# [AIM OF THE EXERCISE]
Show all lines of the listing that hold the word "Circuit".

# [TASK INPUT]
=== Begin Enclosure ===

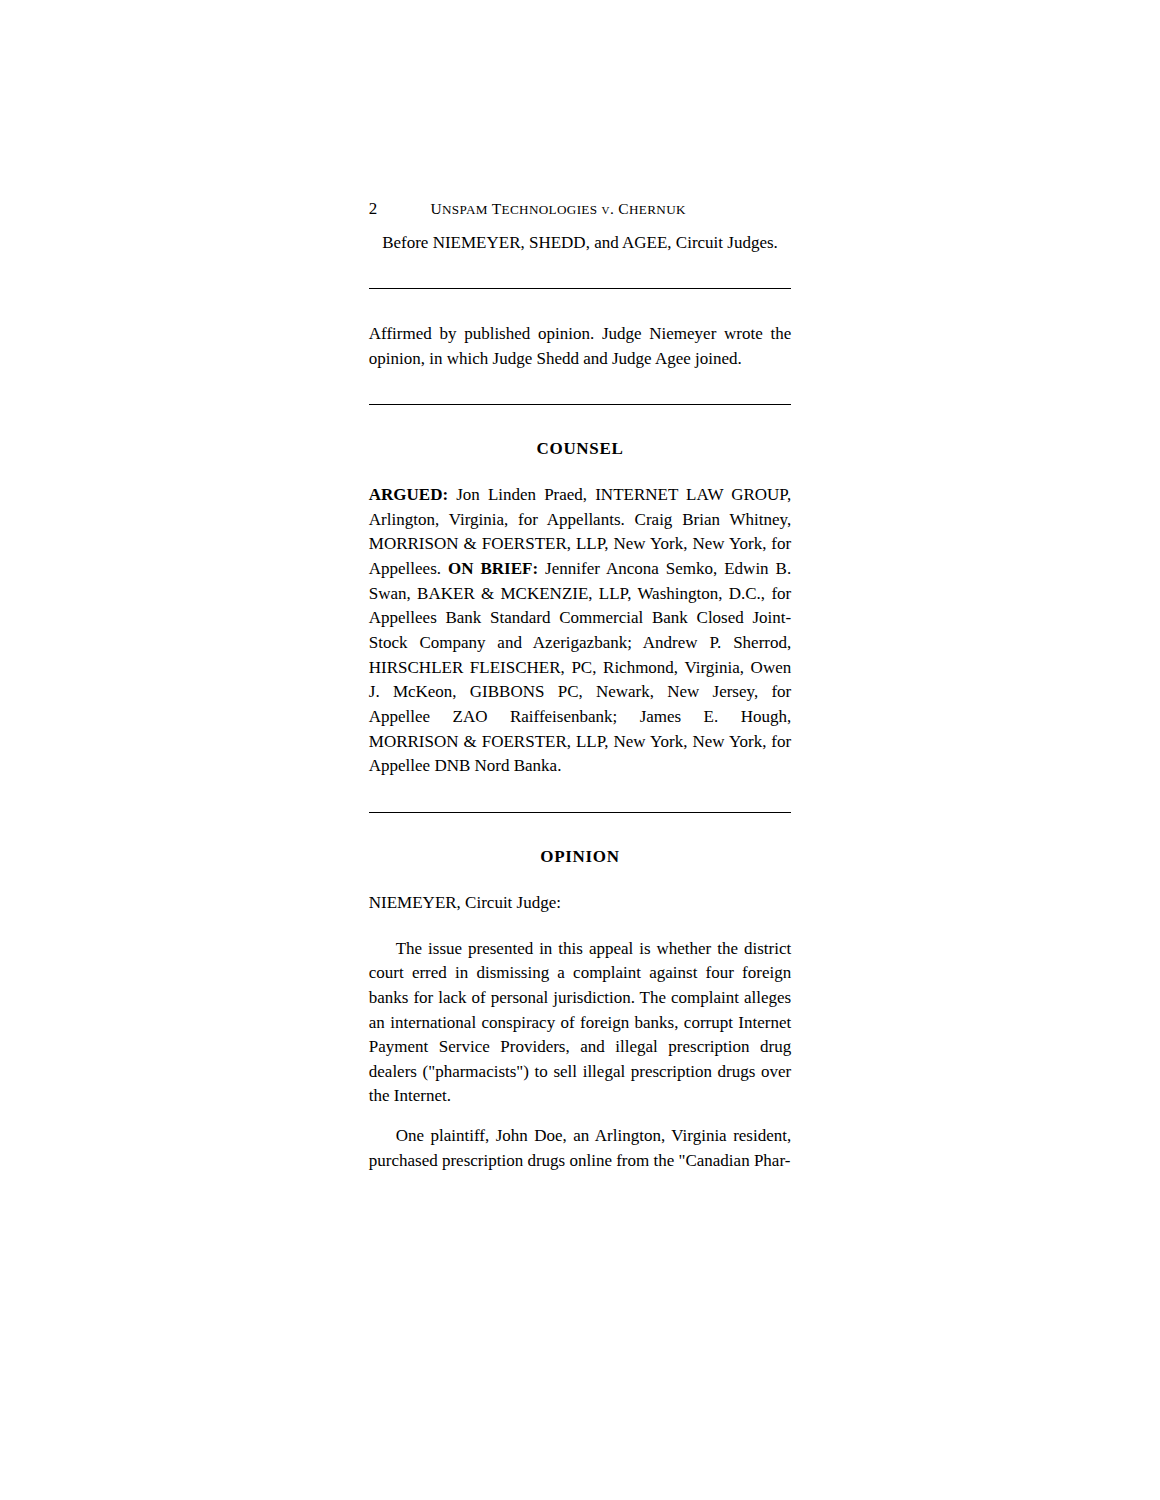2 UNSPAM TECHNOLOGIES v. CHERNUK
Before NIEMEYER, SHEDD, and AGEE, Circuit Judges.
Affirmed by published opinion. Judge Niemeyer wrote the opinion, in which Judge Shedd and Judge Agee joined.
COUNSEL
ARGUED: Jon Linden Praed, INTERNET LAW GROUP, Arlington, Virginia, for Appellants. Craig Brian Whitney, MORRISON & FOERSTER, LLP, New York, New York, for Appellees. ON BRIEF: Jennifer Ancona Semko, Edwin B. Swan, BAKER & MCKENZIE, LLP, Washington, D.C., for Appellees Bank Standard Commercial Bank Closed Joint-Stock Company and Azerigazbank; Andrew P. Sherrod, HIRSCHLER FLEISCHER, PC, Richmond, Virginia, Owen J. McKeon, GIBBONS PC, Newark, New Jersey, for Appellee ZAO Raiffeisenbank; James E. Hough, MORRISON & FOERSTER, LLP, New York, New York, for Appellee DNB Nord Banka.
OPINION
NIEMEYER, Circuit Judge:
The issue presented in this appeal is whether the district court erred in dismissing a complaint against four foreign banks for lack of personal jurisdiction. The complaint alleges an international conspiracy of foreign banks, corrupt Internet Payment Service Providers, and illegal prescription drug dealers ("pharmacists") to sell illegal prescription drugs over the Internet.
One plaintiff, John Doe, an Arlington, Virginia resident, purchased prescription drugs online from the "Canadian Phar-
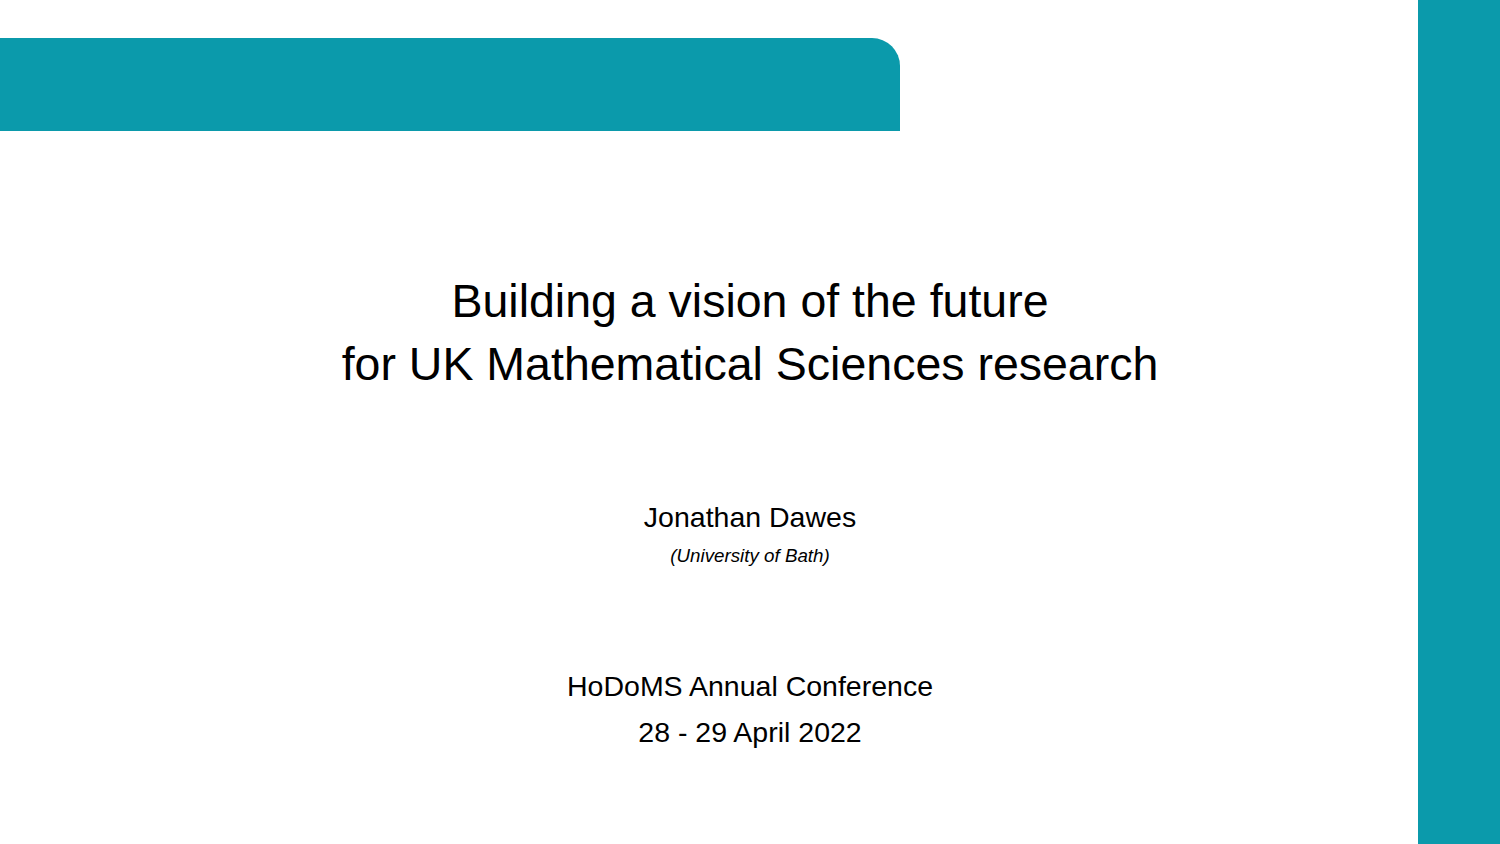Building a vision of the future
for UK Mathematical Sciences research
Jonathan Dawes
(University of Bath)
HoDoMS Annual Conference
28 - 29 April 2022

=== End Enclosure ===

# [WRITTEN ANSWER]
Before NIEMEYER, SHEDD, and AGEE, Circuit Judges.
NIEMEYER, Circuit Judge:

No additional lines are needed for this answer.